[Start of section]

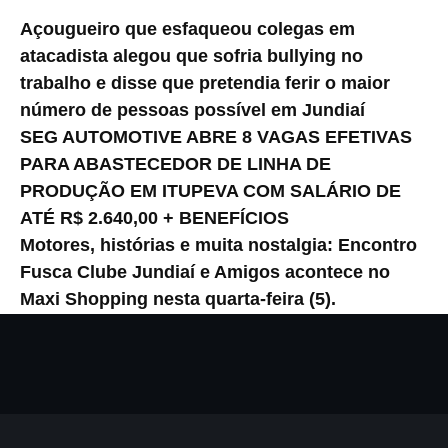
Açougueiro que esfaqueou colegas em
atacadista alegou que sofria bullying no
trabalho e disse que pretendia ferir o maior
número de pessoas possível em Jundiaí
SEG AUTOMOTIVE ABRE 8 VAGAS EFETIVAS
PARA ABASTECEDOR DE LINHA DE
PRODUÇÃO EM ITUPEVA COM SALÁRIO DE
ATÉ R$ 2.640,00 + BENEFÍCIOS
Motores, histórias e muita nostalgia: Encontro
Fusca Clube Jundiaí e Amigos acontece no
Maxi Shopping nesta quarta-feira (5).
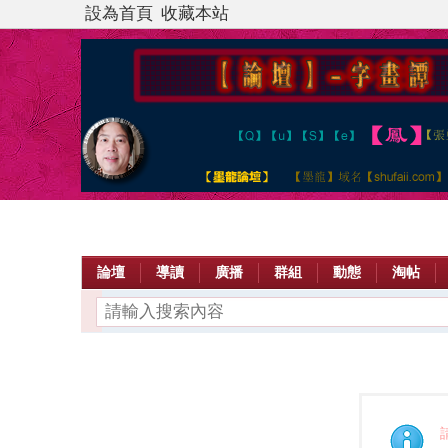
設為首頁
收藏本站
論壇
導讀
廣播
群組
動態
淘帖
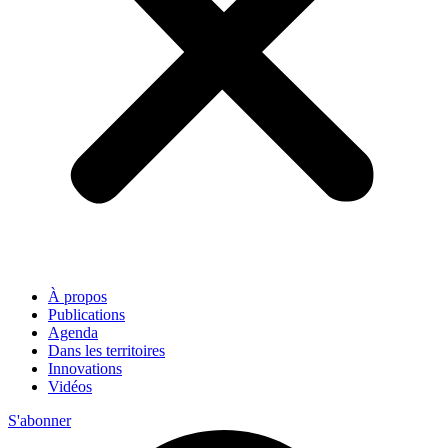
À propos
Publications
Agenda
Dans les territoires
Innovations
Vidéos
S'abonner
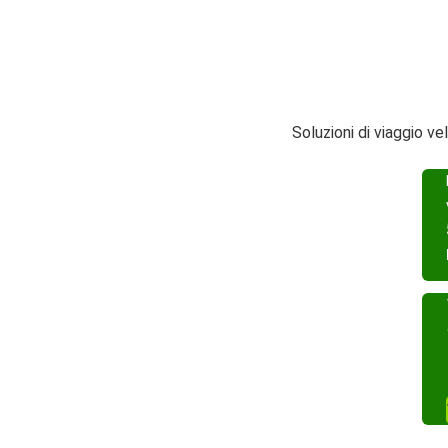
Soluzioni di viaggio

[End of section]
[Start of section]

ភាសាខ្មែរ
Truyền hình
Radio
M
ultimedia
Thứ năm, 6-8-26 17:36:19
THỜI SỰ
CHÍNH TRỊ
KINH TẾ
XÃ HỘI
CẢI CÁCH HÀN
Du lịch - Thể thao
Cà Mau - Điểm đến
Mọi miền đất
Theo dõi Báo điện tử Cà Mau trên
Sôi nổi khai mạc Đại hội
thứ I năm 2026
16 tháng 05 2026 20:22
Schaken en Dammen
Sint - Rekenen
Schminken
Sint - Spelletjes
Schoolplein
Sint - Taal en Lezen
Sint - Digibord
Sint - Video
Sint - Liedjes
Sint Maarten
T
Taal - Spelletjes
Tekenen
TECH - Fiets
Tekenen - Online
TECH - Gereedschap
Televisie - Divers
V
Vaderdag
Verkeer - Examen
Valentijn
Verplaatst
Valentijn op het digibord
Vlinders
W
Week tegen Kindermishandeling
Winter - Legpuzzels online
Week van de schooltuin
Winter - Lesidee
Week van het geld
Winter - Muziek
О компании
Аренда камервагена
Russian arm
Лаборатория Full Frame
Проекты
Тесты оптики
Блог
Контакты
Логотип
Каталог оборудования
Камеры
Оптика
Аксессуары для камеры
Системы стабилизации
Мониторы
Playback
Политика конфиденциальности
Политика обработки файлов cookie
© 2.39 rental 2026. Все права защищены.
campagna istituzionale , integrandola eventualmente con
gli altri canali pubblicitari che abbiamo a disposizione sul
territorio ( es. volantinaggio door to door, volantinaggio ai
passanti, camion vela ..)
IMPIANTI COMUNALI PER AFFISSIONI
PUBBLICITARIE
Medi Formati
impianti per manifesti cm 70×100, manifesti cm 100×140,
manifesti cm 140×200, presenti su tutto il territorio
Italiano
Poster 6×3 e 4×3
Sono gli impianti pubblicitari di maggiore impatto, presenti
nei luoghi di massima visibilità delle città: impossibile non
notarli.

[End of section]
[Start of section]

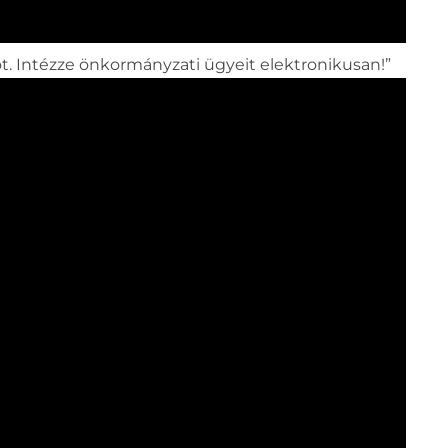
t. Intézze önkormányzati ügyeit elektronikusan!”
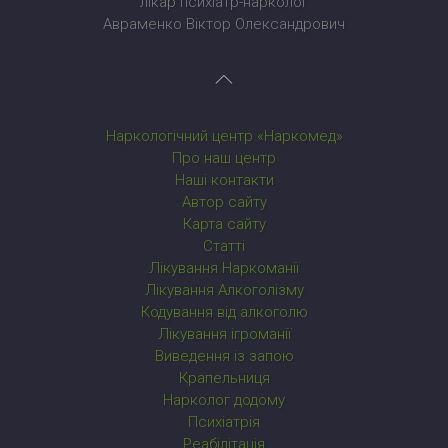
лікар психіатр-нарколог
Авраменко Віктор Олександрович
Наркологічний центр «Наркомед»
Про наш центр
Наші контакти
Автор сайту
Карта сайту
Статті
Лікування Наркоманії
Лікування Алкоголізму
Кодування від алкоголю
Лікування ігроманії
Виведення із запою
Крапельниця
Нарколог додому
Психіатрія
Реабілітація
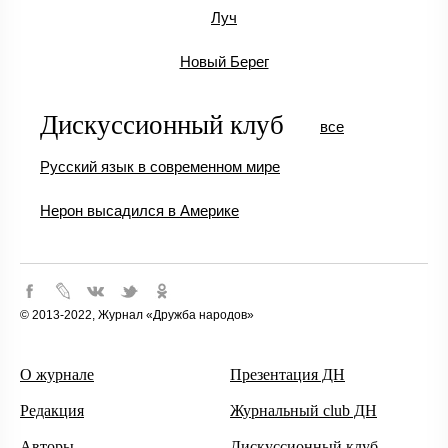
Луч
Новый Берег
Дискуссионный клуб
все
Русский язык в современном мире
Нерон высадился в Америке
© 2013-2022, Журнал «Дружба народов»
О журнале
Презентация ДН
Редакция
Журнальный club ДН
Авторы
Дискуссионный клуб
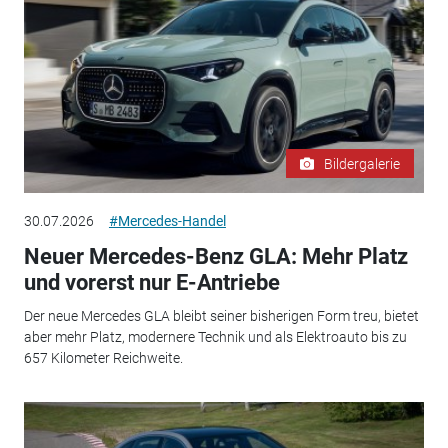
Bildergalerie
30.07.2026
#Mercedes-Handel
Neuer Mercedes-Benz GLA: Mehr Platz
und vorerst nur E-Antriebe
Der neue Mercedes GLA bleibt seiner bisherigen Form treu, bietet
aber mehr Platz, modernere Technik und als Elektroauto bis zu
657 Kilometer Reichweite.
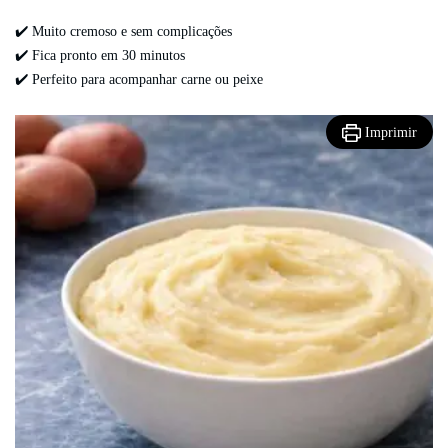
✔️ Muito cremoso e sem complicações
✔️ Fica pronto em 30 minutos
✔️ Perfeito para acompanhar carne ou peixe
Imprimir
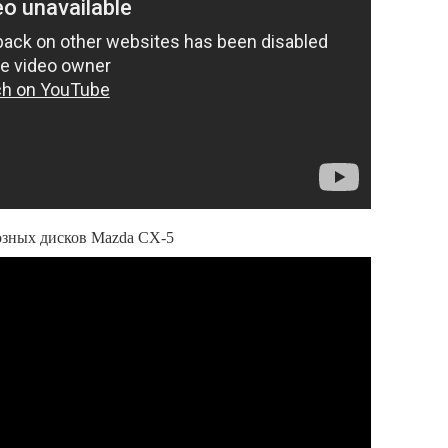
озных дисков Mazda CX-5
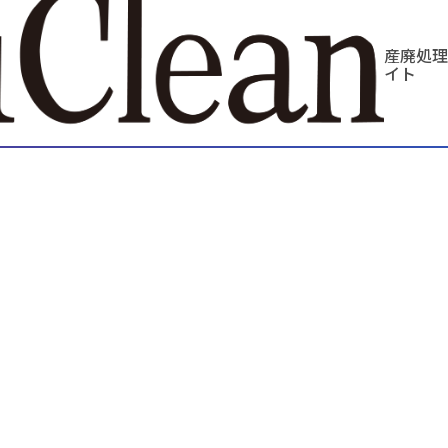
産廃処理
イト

[End of section]

• **TASK OBJECTIVE**
Your answer should consist of copies of the lines above that include the string "Platz".

• **SOLUTION**
Neuer Mercedes-Benz GLA: Mehr Platz
aber mehr Platz, modernere Technik und als Elektroauto bis zu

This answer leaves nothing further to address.